元国家安全保障補佐官の重鎮ブレント・スコウクロフトをはじめ、ブレジンスキー、カールッチ、オバマ大統領のアドバイザーだったジェームズ・ジョーンズがそろってヘーゲル支持を堂々と打ち上げた。さらには中東各国大使を歴任したライアン・クロッカーをはじめとする元大使たち、元CENTCOM将軍たちからも支持が厚くベトナム戦争経験者ゆえに軍 部の信頼も獲得している。また著名なジャーナリストたちもこぞってヘーゲルを支持している。まるで大統領候補のような華やかで熱い支持はヘーゲルの人望の厚さを語っている。
ヘーゲルは1996年にネブラスカ州の上院議員に当選して以来、2008年まで議員を務めた。実は、ケリー、バイデン、オバマの4人は3年間と短い期間だが任期が重なっており、2005年から2008年までは上院の外交委員会で一緒だった。外交委員会にはさらに小委員会があって担当が分かれている。2005年から2006年の間は、東アジア・太平洋小委員会ではヘーゲル、バイデン、ケリーは一緒だった。同時にヨーロッパ小委員会でヘーゲルとバイデンは一緒だった。更に世界経済貿易などの小委員会ではケリー、ヘーゲル、オバマが一緒だったし中東小委員会ではヘーゲルとオバマは一緒だった。

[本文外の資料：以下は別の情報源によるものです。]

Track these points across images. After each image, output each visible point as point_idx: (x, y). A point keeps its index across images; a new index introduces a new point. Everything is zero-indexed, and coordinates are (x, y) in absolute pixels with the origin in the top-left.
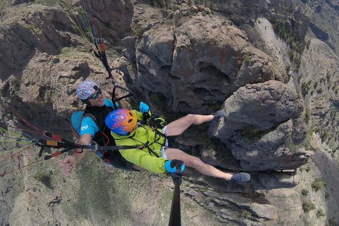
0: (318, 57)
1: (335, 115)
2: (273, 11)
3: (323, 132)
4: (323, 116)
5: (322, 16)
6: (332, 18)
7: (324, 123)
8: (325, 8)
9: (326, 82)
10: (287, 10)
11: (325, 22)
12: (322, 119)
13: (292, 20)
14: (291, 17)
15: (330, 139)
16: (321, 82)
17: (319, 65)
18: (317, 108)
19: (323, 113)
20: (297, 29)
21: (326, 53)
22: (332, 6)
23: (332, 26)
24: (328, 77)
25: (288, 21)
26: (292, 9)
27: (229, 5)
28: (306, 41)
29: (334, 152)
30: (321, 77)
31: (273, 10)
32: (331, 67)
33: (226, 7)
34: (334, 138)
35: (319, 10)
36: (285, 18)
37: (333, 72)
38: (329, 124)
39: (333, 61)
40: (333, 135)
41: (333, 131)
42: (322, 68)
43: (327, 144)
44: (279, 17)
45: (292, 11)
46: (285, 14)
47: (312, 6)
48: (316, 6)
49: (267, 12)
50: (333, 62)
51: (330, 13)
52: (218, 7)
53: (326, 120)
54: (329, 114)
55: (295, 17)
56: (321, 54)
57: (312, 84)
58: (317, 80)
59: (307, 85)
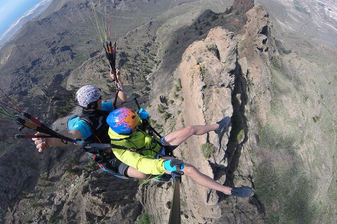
0: (85, 80)
1: (130, 65)
2: (46, 116)
3: (144, 73)
4: (132, 74)
5: (41, 78)
6: (42, 69)
7: (137, 72)
8: (33, 74)
9: (105, 73)
10: (44, 103)
11: (46, 76)
12: (135, 75)
13: (54, 99)
14: (51, 100)
15: (148, 67)
16: (106, 77)
17: (91, 79)
18: (127, 79)
19: (130, 74)
20: (61, 95)
21: (80, 72)
22: (32, 68)
23: (49, 71)
24: (101, 71)
25: (55, 103)
26: (43, 98)
27: (41, 160)
28: (71, 89)
29: (156, 62)
30: (101, 77)
31: (44, 116)
32: (93, 69)
33: (43, 163)
34: (147, 64)
35: (35, 80)
36: (52, 105)
37: (96, 67)
38: (138, 68)
39: (87, 67)
40: (145, 65)
41: (142, 65)
42: (94, 77)
43: (152, 68)
44: (51, 110)
45: (45, 98)
46: (48, 104)
47: (31, 86)
48: (31, 82)
49: (46, 122)
50: (89, 67)
51: (38, 71)
52: (44, 172)
53: (135, 71)
54: (130, 69)
55: (51, 96)
56: (82, 77)
57: (109, 84)
58: (104, 80)
59: (111, 88)
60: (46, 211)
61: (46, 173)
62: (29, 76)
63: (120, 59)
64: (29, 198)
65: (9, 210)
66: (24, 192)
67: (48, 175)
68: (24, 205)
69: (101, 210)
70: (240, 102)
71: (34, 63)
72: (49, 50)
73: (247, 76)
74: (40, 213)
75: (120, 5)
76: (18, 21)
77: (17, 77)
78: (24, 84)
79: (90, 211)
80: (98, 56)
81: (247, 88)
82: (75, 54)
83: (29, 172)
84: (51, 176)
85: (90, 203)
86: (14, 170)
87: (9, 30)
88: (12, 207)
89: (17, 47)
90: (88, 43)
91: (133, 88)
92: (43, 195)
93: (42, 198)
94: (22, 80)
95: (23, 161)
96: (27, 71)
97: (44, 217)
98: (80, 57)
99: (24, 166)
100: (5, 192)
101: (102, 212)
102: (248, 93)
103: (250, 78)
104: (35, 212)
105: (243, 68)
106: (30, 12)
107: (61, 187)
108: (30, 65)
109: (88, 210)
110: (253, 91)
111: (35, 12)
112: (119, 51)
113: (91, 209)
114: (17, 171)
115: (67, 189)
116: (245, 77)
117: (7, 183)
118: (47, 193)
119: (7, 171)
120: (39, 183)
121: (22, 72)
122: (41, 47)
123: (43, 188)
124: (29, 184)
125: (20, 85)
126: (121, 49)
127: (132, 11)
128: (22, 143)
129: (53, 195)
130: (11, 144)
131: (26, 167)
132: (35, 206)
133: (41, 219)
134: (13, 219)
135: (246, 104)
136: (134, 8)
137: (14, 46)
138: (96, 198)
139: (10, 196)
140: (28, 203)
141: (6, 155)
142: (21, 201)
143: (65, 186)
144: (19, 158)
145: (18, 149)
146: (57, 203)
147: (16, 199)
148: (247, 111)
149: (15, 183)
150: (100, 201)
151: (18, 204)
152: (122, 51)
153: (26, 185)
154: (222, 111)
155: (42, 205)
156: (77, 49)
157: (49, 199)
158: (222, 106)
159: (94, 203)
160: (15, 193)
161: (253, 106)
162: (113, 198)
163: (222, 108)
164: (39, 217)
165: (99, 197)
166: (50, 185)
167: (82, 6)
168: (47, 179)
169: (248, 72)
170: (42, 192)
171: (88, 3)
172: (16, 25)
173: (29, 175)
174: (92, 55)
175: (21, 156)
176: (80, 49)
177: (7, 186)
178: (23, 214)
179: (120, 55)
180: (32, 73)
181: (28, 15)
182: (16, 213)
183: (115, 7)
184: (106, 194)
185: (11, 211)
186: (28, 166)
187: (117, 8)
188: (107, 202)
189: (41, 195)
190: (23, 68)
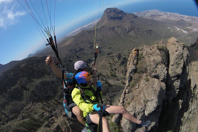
0: (100, 65)
6: (83, 54)
9: (112, 65)
16: (111, 67)
17: (104, 66)
18: (122, 73)
19: (125, 70)
22: (79, 51)
23: (87, 56)
24: (110, 64)
30: (109, 67)
32: (106, 61)
39: (104, 59)
42: (106, 65)
56: (100, 63)
57: (112, 72)
58: (110, 69)
59: (112, 74)
60: (46, 114)
61: (58, 98)
62: (76, 55)
63: (122, 60)
64: (43, 104)
65: (31, 103)
66: (43, 100)
67: (59, 100)
68: (39, 105)
69: (66, 129)
70: (181, 107)
71: (80, 50)
72: (89, 46)
73: (194, 89)
74: (43, 113)
75: (131, 32)
76: (80, 29)
77: (70, 53)
78: (72, 57)
79: (61, 126)
80: (111, 55)
81: (191, 99)
82: (102, 52)
83: (51, 93)
84: (59, 101)
85: (63, 122)
86: (45, 89)
87: (74, 31)
88: (33, 103)
89: (75, 40)
90: (110, 48)
91: (124, 78)
92: (50, 107)
93: (49, 107)
94: (72, 55)
95: (51, 87)
96: (76, 52)
97: (43, 116)
98: (103, 54)
99: (50, 90)
100: (35, 95)
101: (65, 130)
102: (190, 104)
103: (196, 93)
104: (41, 111)
105: (192, 82)
106: (86, 26)
107: (60, 108)
108: (78, 50)
109: (60, 125)
110: (195, 104)
111: (88, 26)
112: (123, 56)
113: (62, 125)
114: (46, 90)
115: (62, 111)
116: (192, 90)
117: (38, 92)
118: (52, 107)
119: (41, 87)
120: (52, 101)
121: (73, 51)
122: (86, 43)
123: (52, 104)
124: (48, 98)
125: (70, 57)
126: (125, 55)
127: (137, 37)
128: (55, 80)
129: (54, 110)
130: (51, 78)
131: (51, 91)
132: (43, 108)
133: (41, 115)
134: (30, 107)
135: (186, 112)
136: (138, 36)
137: (74, 39)
138: (67, 122)
139: (36, 98)
140: (41, 106)
141: (45, 81)
142: (39, 103)
143: (63, 109)
144: (51, 85)
145: (52, 81)
146: (54, 114)
147: (37, 101)
148: (185, 117)
149: (42, 94)
150: (69, 125)
151: (37, 103)
152: (125, 57)
153: (46, 98)
154: (144, 101)
155: (46, 111)
156: (103, 50)
157: (51, 110)
158: (146, 96)
159: (65, 124)
160: (39, 98)
161: (191, 115)
162: (76, 128)
163: (145, 98)
164: (41, 114)
165: (69, 123)
166: (56, 104)
167: (111, 29)
168: (56, 101)
169: (195, 87)
170: (51, 105)
171: (114, 28)
172: (78, 30)
173: (50, 95)
174: (108, 54)
175: (52, 85)
176: (105, 50)
177: (37, 93)
178: (36, 108)
179: (123, 59)
180: (78, 54)
181: (85, 27)
182: (33, 106)
183: (128, 33)
184: (74, 124)
185: (32, 104)
186: (52, 91)
187: (129, 34)
188: (71, 128)
189: (49, 106)
190: (75, 50)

2007年から2008年までは4人はやはり外交政策委員会に属していて、ヘーゲル、ケリー、オバマは東アジア太平洋小委員会に属していた。経済貿易などの小委員会でもヘーゲル、ケリー、オバマは一緒だった。つまり第2期目に重視される東アジア・太平洋地域の外交政策に4人が精通し、経済政策にはケリー、オバマ、ヘーゲルが豊富な知識を共有しているのである。この外交政策委員会同期で固めた政権によってオバマの2期目の外交政策は運営される。気心が知れている4人がまさに1枚岩となって外交政策が進められるならば、手強い外交が太平洋で展開される可能性は大きい。外交「四人組」の誕生によりオバマが2期目の外交政策にかける意気込みの強さが表れた閣僚人事である。